Nest Automation Infrastructure

Usman Abdullah (Nest), Giulia Guidi (Nest) and Sam Gordon (Nest)

Links: Video, Slides

Nest’s vision for the Thoughtful Home involves interconnected, intelligent devices working together to make your home safer, more energy efficient, and more aware. This talk will focus on the automation infrastructure and test tools that have been built to help make that vision a reality. Various teams within Nest have been working on both cross-platform and device/feature specific systems for automated regression test and analysis. Using specific examples from real world product testing, we will cover cross-product hardware in the loop testing infrastructure and power regression analysis tools, along with camera and motion detection specific tool sets.

Event Generators

Roussi Roussev (Splunk)

Links: Video, Slides

This talk covers our experiences in developing and using software event generators at Splunk. Inspired by particle physics where event generators have been indispensable in understanding the physical world without running large experimental machines, log generators have improved the way we test our numerous integrations with modern and legacy third-party software. The talk covers the basic functionality and the challenges in generating realistic logs.

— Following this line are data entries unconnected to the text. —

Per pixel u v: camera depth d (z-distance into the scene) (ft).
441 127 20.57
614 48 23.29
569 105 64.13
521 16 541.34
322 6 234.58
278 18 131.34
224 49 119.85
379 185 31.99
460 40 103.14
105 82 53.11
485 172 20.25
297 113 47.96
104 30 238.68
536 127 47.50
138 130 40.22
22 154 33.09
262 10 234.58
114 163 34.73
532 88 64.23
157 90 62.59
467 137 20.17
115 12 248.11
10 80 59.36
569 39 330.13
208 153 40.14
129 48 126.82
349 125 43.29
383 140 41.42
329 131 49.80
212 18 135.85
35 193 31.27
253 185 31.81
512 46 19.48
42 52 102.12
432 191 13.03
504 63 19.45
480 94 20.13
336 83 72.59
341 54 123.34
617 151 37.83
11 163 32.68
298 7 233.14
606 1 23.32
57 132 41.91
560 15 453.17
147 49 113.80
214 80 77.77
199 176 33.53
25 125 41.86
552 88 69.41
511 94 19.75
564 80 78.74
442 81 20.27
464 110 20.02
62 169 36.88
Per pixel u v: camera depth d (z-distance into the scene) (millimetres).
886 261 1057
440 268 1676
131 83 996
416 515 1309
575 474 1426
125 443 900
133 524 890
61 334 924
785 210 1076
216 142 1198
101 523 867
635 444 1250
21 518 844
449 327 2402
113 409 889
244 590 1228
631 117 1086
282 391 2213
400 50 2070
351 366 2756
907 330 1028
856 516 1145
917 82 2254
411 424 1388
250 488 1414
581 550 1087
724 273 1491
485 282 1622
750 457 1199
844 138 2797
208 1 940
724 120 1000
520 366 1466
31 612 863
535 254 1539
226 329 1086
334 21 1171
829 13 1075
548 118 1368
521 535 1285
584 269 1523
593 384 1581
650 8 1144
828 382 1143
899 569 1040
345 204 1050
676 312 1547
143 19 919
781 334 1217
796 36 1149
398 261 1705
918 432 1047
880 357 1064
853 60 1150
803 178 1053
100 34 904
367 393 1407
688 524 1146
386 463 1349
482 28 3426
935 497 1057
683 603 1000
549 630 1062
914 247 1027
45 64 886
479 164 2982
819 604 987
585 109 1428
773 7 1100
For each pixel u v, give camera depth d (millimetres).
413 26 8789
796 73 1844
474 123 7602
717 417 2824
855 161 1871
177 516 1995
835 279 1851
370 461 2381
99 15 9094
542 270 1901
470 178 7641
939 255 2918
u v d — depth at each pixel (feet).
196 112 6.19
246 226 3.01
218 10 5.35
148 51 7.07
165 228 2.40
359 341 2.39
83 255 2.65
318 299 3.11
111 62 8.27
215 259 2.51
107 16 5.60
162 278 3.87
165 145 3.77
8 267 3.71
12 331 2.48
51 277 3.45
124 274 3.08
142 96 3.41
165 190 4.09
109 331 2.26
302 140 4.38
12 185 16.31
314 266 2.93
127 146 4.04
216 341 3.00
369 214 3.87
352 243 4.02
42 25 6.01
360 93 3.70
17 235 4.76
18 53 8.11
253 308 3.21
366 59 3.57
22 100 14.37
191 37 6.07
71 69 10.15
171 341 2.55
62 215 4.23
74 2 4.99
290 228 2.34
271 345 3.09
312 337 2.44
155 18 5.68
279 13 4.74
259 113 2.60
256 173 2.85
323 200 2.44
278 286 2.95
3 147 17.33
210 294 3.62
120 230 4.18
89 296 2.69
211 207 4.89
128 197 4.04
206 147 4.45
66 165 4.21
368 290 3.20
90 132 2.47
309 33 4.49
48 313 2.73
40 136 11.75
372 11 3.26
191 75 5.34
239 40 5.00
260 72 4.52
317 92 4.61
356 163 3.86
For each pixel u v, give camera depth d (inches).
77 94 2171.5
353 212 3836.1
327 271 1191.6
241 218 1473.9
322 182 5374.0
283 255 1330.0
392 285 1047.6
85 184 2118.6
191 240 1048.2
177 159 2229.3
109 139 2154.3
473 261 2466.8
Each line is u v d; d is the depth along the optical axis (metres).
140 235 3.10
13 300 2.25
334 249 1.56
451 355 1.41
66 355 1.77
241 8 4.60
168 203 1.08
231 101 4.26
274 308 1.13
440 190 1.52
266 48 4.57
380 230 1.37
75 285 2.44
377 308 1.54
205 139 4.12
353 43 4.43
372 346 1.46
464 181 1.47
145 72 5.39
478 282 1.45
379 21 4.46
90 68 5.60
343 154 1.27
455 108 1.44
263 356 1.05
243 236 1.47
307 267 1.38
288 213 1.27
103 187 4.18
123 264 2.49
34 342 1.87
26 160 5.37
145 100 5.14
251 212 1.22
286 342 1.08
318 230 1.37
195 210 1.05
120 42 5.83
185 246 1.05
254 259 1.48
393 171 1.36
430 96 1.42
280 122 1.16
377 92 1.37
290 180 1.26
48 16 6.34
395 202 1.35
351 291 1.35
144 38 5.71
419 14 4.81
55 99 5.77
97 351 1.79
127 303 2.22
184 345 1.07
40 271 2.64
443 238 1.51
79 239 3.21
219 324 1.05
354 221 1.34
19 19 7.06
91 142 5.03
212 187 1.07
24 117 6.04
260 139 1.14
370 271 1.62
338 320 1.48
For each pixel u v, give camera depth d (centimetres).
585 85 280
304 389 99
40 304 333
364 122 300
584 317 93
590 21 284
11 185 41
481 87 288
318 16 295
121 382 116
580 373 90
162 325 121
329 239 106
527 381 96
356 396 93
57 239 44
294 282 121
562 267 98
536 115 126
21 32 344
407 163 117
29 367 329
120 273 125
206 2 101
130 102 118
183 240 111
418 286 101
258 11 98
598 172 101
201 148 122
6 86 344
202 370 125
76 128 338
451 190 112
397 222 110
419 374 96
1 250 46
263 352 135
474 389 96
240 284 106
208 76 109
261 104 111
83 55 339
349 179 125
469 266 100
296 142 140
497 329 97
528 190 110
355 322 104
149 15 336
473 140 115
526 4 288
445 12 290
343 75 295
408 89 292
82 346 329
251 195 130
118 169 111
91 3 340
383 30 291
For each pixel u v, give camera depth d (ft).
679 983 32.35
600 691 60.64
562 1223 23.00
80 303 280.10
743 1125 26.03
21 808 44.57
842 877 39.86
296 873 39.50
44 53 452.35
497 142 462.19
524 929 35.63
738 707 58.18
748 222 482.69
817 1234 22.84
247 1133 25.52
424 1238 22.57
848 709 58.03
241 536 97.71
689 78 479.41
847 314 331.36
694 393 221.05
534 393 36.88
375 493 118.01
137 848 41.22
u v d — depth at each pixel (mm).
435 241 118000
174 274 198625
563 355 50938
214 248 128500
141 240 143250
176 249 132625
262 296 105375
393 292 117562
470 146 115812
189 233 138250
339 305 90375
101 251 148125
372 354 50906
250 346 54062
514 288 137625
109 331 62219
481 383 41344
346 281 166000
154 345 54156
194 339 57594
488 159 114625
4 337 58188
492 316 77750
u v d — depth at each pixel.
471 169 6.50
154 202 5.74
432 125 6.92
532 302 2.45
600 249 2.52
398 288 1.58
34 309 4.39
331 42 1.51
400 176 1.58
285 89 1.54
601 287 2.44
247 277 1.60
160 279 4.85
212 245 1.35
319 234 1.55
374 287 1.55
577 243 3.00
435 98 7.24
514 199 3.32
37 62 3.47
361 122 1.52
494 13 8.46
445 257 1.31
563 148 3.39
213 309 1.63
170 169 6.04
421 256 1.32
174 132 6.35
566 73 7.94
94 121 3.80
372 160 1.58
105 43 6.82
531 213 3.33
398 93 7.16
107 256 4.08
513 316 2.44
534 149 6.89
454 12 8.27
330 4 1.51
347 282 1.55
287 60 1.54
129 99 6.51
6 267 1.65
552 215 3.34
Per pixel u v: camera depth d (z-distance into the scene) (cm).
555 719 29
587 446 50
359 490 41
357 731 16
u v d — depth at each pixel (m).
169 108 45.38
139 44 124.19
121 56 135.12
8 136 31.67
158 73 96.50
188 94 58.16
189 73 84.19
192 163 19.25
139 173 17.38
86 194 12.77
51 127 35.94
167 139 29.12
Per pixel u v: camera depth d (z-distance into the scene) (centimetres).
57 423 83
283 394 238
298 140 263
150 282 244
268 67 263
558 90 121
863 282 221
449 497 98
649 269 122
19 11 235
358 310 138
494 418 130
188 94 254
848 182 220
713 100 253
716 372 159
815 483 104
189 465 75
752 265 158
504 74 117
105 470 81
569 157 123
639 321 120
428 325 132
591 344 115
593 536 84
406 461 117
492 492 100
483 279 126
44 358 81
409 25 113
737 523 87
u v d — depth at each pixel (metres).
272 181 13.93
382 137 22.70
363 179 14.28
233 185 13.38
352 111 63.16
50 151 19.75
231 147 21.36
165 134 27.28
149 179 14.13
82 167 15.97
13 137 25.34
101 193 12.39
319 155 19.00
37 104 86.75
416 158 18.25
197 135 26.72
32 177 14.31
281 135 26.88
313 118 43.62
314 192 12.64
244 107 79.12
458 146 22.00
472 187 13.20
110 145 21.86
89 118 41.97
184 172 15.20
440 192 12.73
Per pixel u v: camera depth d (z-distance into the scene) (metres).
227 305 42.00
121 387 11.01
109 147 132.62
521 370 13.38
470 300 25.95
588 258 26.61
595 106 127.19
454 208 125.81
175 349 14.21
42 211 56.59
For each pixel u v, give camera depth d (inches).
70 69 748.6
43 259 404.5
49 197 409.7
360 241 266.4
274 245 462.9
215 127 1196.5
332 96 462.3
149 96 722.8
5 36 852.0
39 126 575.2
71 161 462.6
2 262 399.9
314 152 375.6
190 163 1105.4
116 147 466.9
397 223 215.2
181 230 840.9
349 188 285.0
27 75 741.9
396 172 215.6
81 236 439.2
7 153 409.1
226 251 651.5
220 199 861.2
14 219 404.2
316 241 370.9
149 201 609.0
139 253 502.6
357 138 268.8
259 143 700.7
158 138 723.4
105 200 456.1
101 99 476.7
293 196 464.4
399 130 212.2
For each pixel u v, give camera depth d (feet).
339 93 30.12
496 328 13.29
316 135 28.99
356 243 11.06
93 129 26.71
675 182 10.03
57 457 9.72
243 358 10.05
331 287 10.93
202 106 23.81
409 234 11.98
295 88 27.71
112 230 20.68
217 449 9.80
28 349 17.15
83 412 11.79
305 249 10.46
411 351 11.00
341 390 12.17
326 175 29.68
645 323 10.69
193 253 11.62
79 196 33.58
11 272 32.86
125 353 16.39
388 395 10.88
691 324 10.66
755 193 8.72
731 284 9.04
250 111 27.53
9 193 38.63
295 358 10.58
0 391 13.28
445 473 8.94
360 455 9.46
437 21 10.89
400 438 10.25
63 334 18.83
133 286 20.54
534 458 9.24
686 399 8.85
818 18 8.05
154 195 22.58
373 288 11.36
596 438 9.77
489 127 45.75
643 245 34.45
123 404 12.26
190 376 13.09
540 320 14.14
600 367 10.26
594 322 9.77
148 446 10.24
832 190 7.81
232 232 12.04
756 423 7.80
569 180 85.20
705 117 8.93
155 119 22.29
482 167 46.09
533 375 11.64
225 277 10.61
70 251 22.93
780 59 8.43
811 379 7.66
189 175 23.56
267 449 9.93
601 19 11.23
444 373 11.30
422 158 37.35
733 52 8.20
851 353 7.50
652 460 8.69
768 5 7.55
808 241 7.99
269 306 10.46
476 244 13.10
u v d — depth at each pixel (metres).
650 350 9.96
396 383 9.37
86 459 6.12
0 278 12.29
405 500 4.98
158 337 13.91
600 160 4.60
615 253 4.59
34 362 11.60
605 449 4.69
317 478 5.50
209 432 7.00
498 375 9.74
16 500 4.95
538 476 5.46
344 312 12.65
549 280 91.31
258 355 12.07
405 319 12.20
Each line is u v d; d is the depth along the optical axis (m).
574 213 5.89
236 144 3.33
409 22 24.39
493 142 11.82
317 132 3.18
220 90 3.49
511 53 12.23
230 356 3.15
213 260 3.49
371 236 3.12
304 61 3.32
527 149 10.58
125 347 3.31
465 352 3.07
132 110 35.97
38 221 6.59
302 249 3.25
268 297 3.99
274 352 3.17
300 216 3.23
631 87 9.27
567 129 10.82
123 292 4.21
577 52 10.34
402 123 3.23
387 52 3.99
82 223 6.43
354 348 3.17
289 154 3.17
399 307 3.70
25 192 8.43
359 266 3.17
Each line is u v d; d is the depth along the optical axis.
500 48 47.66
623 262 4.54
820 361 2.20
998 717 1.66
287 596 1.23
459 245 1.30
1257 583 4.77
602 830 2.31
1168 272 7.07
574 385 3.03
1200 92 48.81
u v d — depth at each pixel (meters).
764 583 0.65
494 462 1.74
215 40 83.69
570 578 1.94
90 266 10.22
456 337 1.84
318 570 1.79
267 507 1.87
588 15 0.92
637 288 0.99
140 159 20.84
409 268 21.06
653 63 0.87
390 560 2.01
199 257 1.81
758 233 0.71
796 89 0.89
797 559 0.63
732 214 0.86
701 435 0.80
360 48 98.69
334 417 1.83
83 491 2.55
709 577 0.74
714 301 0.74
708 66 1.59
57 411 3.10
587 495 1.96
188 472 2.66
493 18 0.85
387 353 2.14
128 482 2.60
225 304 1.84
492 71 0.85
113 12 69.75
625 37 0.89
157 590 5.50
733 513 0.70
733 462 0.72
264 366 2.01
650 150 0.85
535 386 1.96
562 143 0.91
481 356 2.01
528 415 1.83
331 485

Multithreaded Test Synthesis

Murali Krishna Ramanathan (Indian Institute of Science, Bangalore)

Links: Video, Slides

Subtle concurrency errors in multithreaded libraries that arise because of incorrect or inadequate synchronization are often difficult to pinpoint precisely using only static techniques. On the other hand, the effectiveness of dynamic detectors is critically dependent on multithreaded test suites whose execution can be used to identify and trigger concurrency bugs including data races, deadlocks and atomicity violations. Usually, such multithreaded tests need to invoke a specific combination of methods with objects involved in the invocations being shared appropriately to expose a bug. Without a priori knowledge of the bug, construction of such tests can be challenging.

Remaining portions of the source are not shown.